I had the rare privilege of meeting Nobel Prize winning Chicago economist Ronald Coase today. Coase came up with the theory of the firm showing how transaction costs determine industry structure, and also was behind the "Coase Theorem" which demonstrates how, under certain conditions, the economic outcome is independent of how the property is allocated.

The guy is really old, but he was still sharp and witty, and remains focused on looking at real data to figure out what actually happens instead of solely relying on blackboard economics and then looking for corroborative examples. I asked him if the questionnaire based data sets behavioral empirical economists come up with were any good, and he said they were worthless because they don't test what people do when it matters, and that's when folks start to think seriously about costs. He also mentioned that he was unimpressed by a recent Behavioral Law & Economics book for precisely this reason.

(On a semi-related note, a friend and I were discussing how to make sense of people who don't do what they want to, for example, they declare they want to lose weight by going on a diet but then gorge on ice cream. Between the Coase lecture and The Blank Slate, I think it has something to do with how people think about the preference function, but I need to mull on this some more. More later.)

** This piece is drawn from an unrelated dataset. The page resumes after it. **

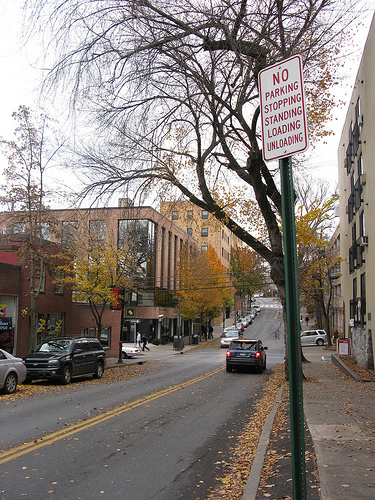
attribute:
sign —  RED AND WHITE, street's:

As a brief example of how insightful he is, he casually mentioned that "covering costs and maximizing profits is the same thing." Now everyone believes that a business has to cover its costs, but people view the profit motive as being evil. If you take opportunity cost into account (which you should), i.e. the next best thing the business could be doing if it weren't doing what it was, then the two are the same. So a business that burns $10 a month and could be making $40 but instead chooses to make $20 actually has an economic profit of -$30 ($20 - $10 - $40) even though it has an accounting profit of $10 ($20 - $10). If it chooses to make $40, it has an accounting profit of $30 and an economic profit of $10. Who loses money and runs away if a business doesn't maximize economic profit? Investors.